● **Texto**:
┄┄┄┄┄┄

Pois acreditem. O coronel da Hora teve o seu momento herói, mas preferiu permanecer no subsolo do palácio do Planalto, longe do tropel dos terroristas que avançavam palácio adentro, para cometer barbaridades contra o patrimônio público e artístico nacional.
Pelo caminho, encontraram a magnífica tela de Di Cavalcanti, pintada no ano de 1962, um verdadeiro painel premonitório, (que apesar do nome “As mulatas”, dado antes da reformulação da linguagem), retratam (ele não poderia imaginar), as cerca de 47% mulheres pretas de periferia que, hoje, no Brasil, chefiam lares sem maridos ou companheiros, com suas atividades de “empreendedoras”, nome dado ao que antigamente se chamava “bicos”.
Tivessem as mulatas de Di, o poder de se materializarem, e desceriam direto da tela para a fila do Bolsa Família. Foi a essas mulheres do passado, do presente (e, espera-se), não do futuro, que Di Cavalcanti dedicou as suas pinceladas e o seu dom, com cores vivas e ternas. O artista as representou em suas atividades laborais, quedadas e compenetradas.
Sou do tipo ruminante. No domingo esbravejei, busquei entender e analisar as cenas dantescas que desfilavam à minha frente, numa afronta à democracia em risco. Na segunda emudeci, numa tristeza tão profunda que tinha a impressão de que foram contra o meu corpo as sete facadas desfechadas contra a tela de Di. Só chorava. Silenciosamente chorava as perdas daqueles “parentes distantes”, que me ligavam à minha gente, a um passado onde não estive, mas que me representava nos salões onde pisei profissionalmente, na correria atrás da notícia que está sempre a nos desafiar em velocidade que só nos permite olhar essas maravilhas de relance. Um pedaço a cada vez que se vai a esses ambientes. Até que se memoriza o todo, agora aviltado.

┄┄┄┄┄┄

● **Dados registrados**:
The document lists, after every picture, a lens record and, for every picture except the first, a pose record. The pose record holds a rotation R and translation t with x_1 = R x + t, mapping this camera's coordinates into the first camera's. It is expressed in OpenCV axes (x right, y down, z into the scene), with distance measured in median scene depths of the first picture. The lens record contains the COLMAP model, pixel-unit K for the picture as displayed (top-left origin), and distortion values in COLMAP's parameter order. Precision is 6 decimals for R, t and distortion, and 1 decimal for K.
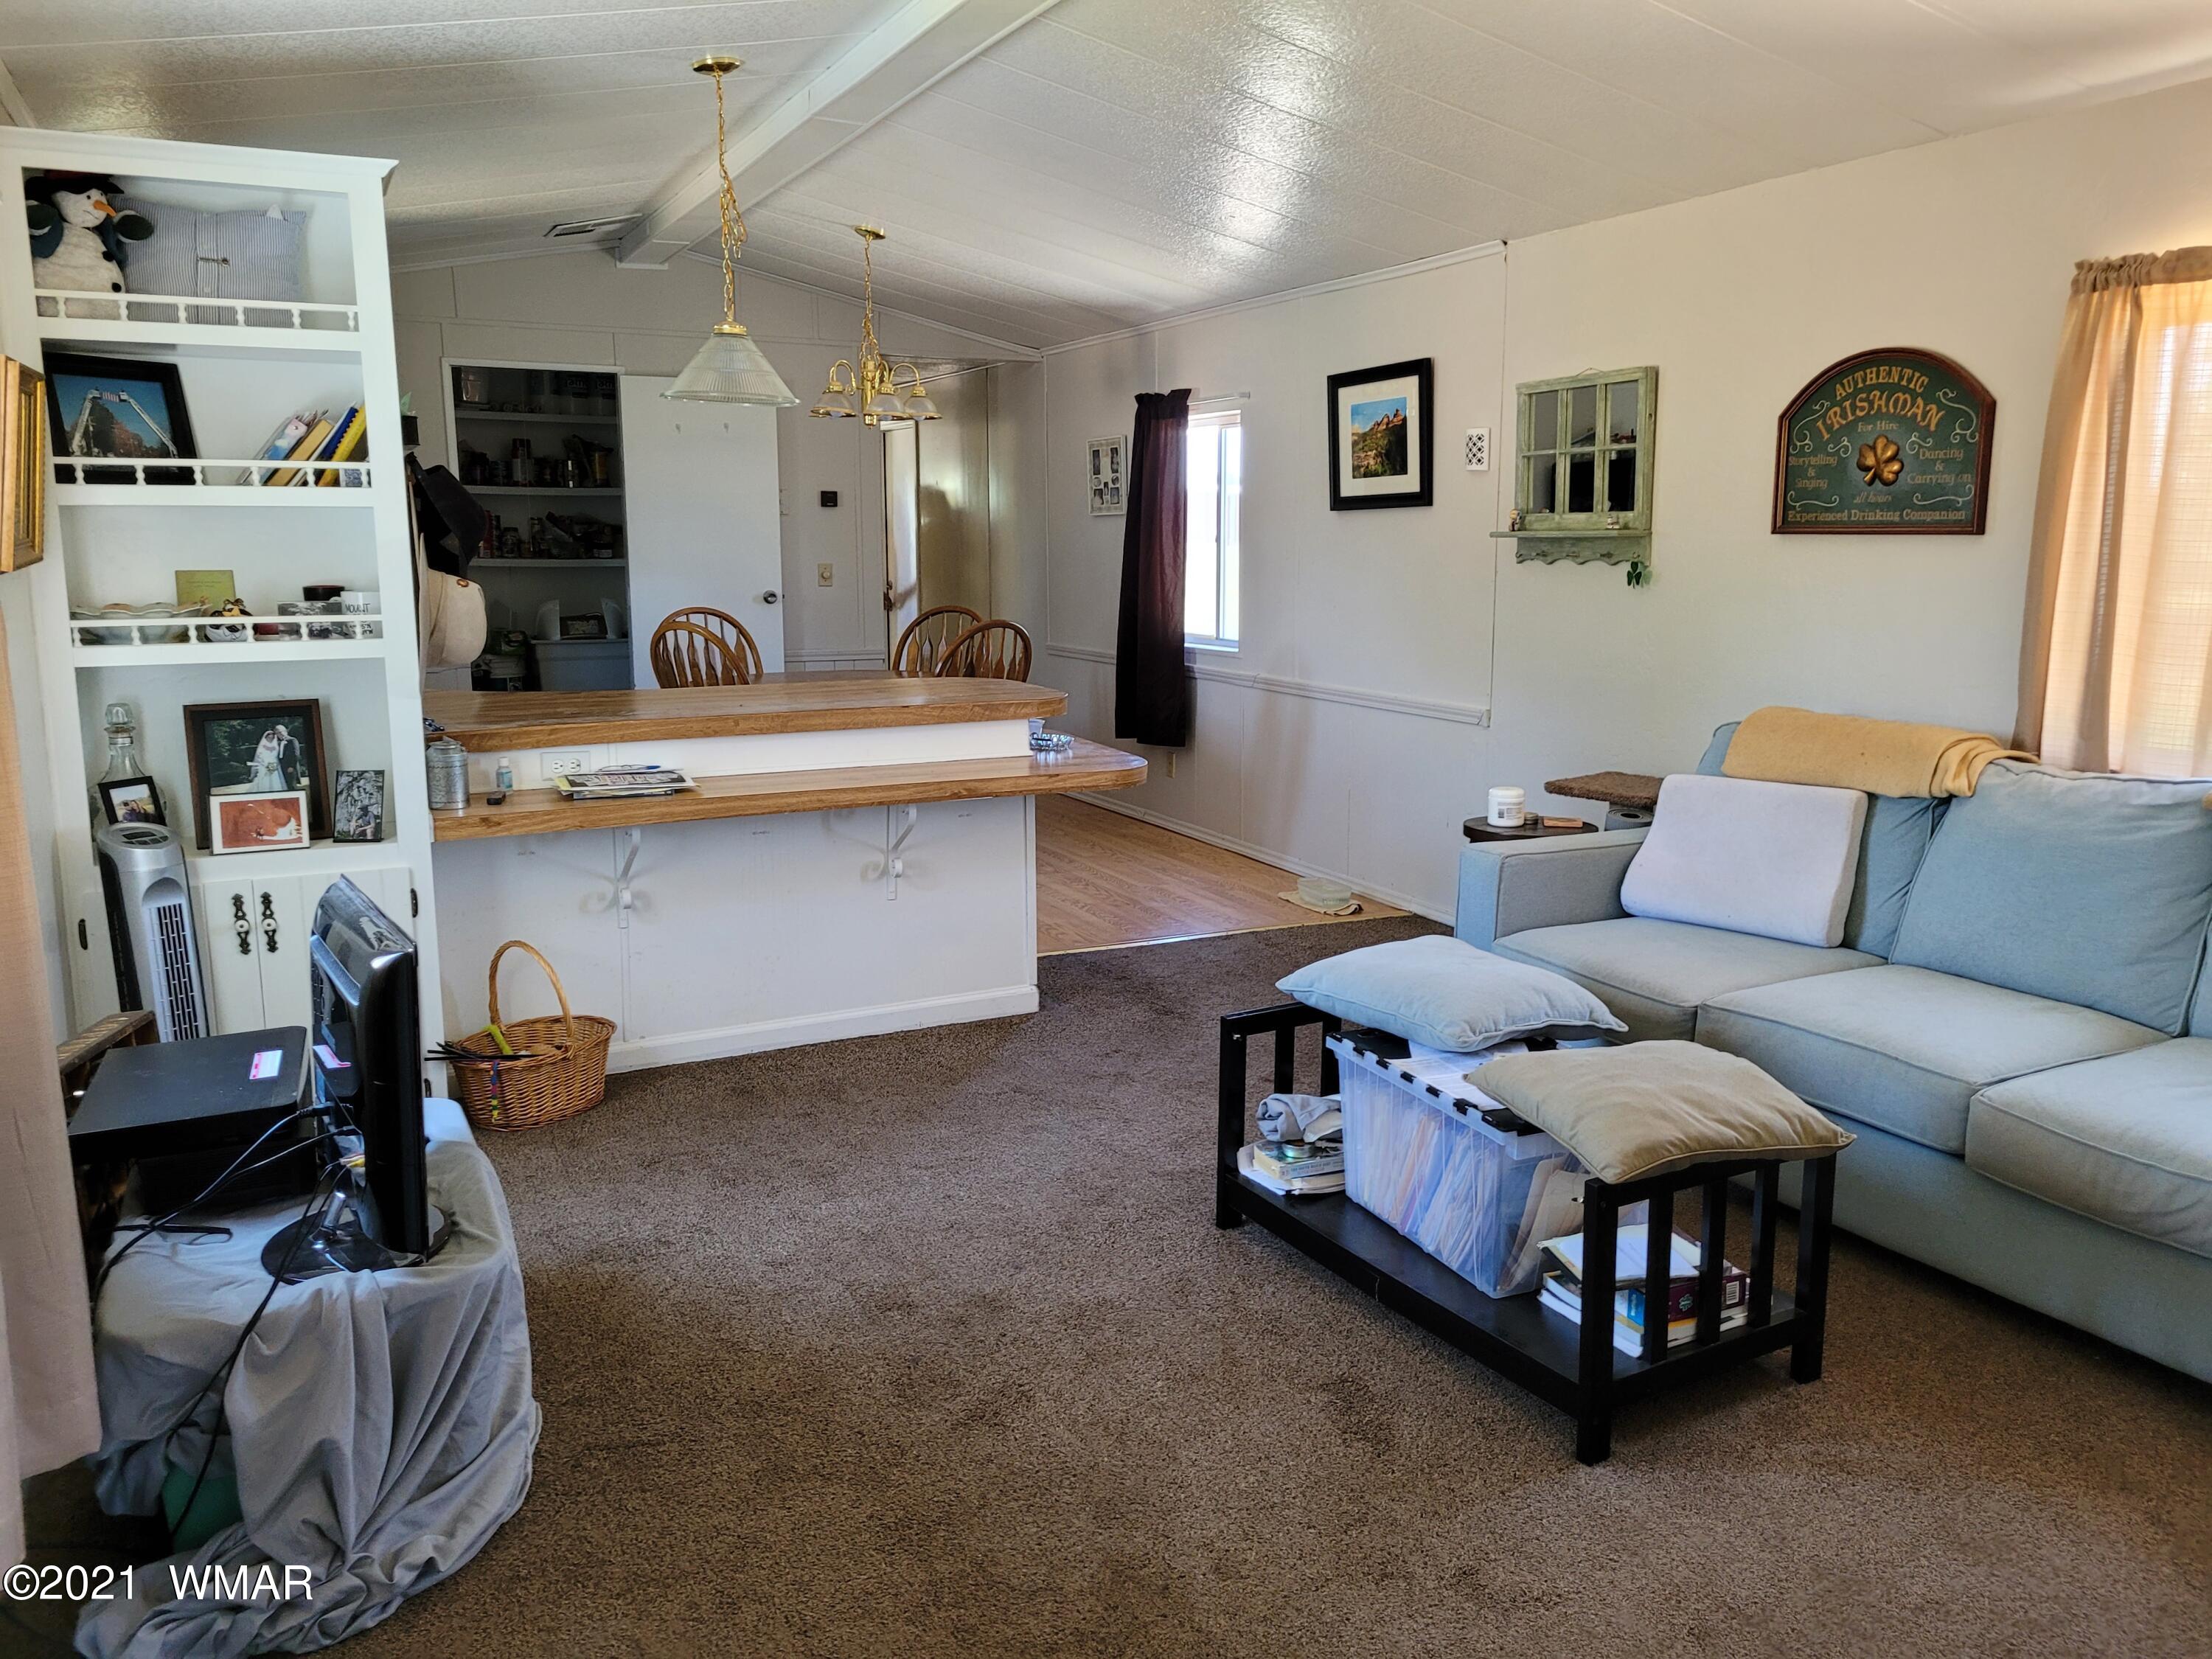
lens RADIAL K [[1668.2, 0, 1151.5], [0, 1668.2, 804.2], [0, 0, 1]] dist [0.054373, -0.042728]
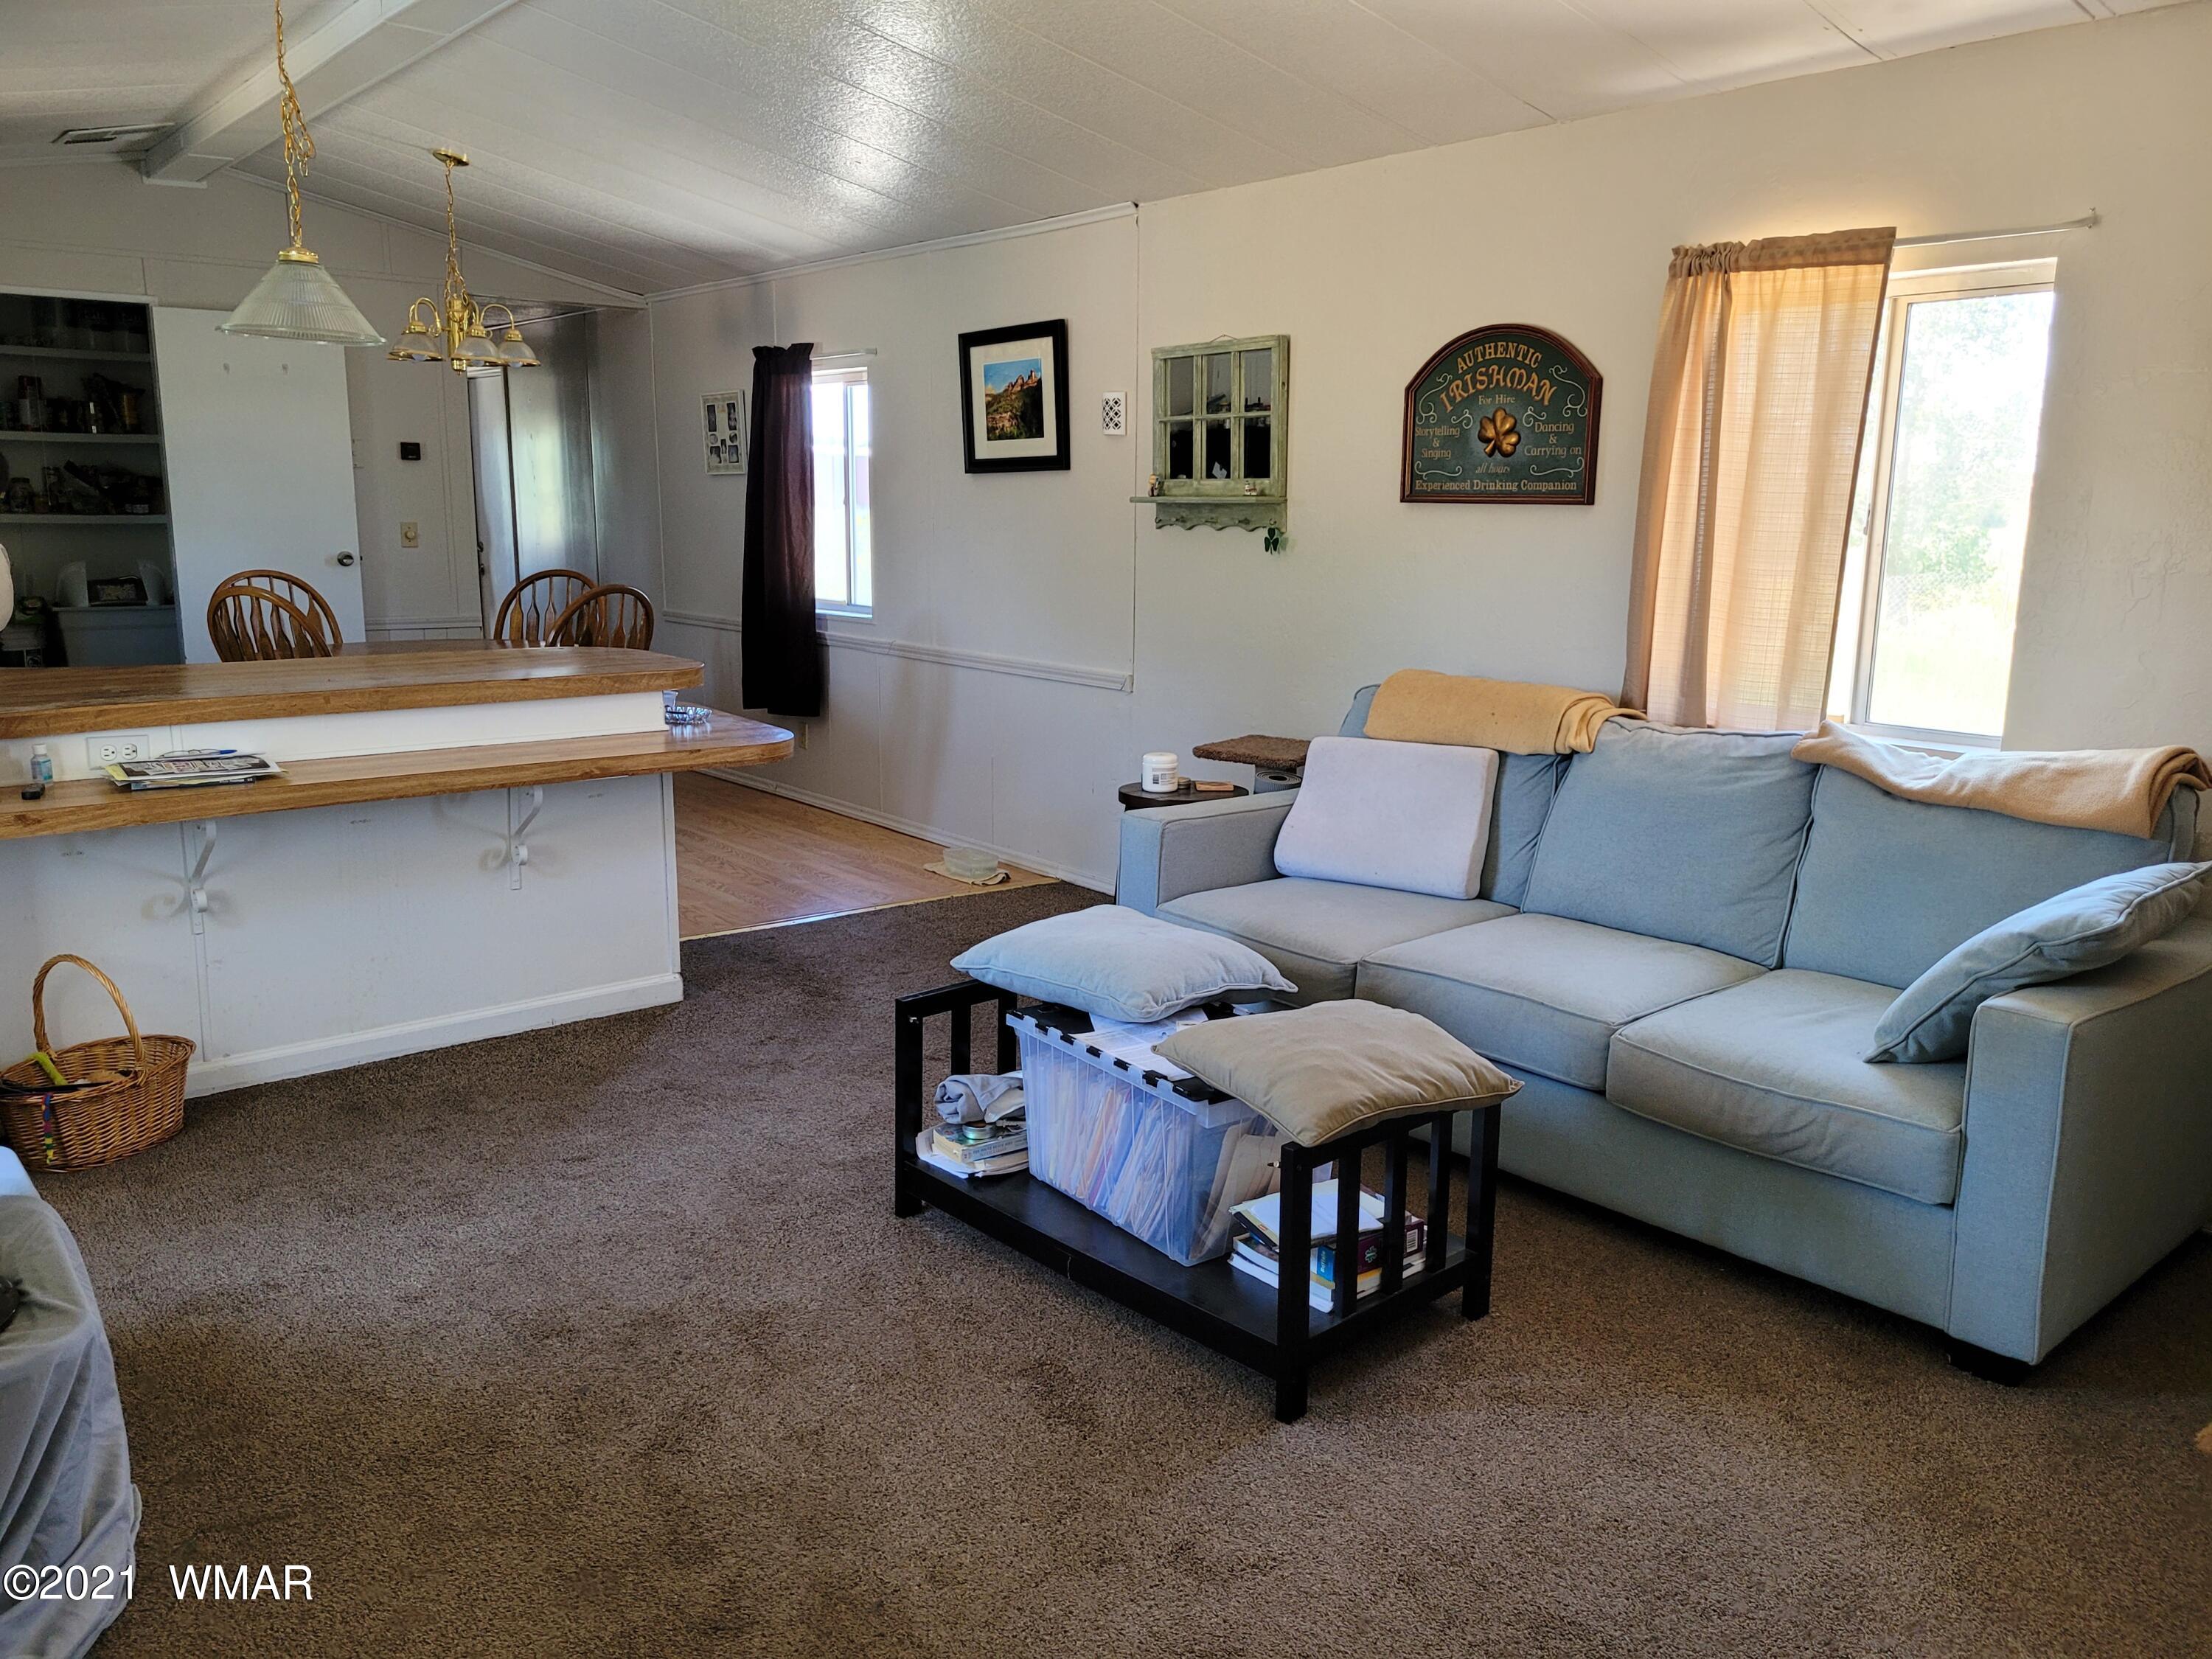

┄┄┄┄┄┄

● **Questões de estudo**:
[1] Extraia do texto sobre a tela de Di Cavalcanti o trecho que começa em "Pois acreditem. O" e termina em "e artístico nacional.".
[2] Escreva a continuação do texto sobre a tela de Di Cavalcanti, começando logo após a última frase.

● **Respostas em sequência**:
[1]
Pois acreditem. O coronel da Hora teve o seu momento herói, mas preferiu permanecer no subsolo do palácio do Planalto, longe do tropel dos terroristas que avançavam palácio adentro, para cometer barbaridades contra o patrimônio público e artístico nacional.

[2]
Chorei por me dar conta de ter cruzado várias vezes com essas mulheres e não me deter na inteireza dos seus traços, agora perfurados de forma tão cruel como quem comete um feminicídio. Foi isto. Aqueles brutamontes, odeiam mulheres. Foi feminicídio.
Quanto àquelas mulheres brancas, aloiradas na farmácia, com luzes nos cabelos e escuridão na alma, são racistas estruturais. Também elas tiraram as suas casquinhas, descarregando os seus sentimentos (se é que sabem o que é isto. Acho que só conhecem raiva e frustração). Cresceram acostumadas a receber as “mulatas” de Di pela porta dos fundos, a dar-lhes ordens na entrada de seus banheiros, entre uma escovada e outra no vaso da privada. Foi ódio. O desprezo pelas figuras das “mulatas” elevadas à condição de musas, (e por que não elas, que capricham tanto no visual?).
As “mulatas", de Di Cavalcanti, foram apunhaladas pela simbologia, pelo que representavam ali, entre paredes de mármores e tapetes. Uma ousadia. Tivesse aquela turba prestado a atenção ao gestual daquelas mulheres vendedoras, trabalhadoras, de joelhos, veriam que mais uma vez elas se apresentavam subservientes, embora belas, sem representar nenhum perigo aos privilégios dos que de forma ameaçadora, bruta, pura violência, se lançaram sobre elas que, placidamente, ali representadas, apenas trabalhavam, como é dos seus destinos.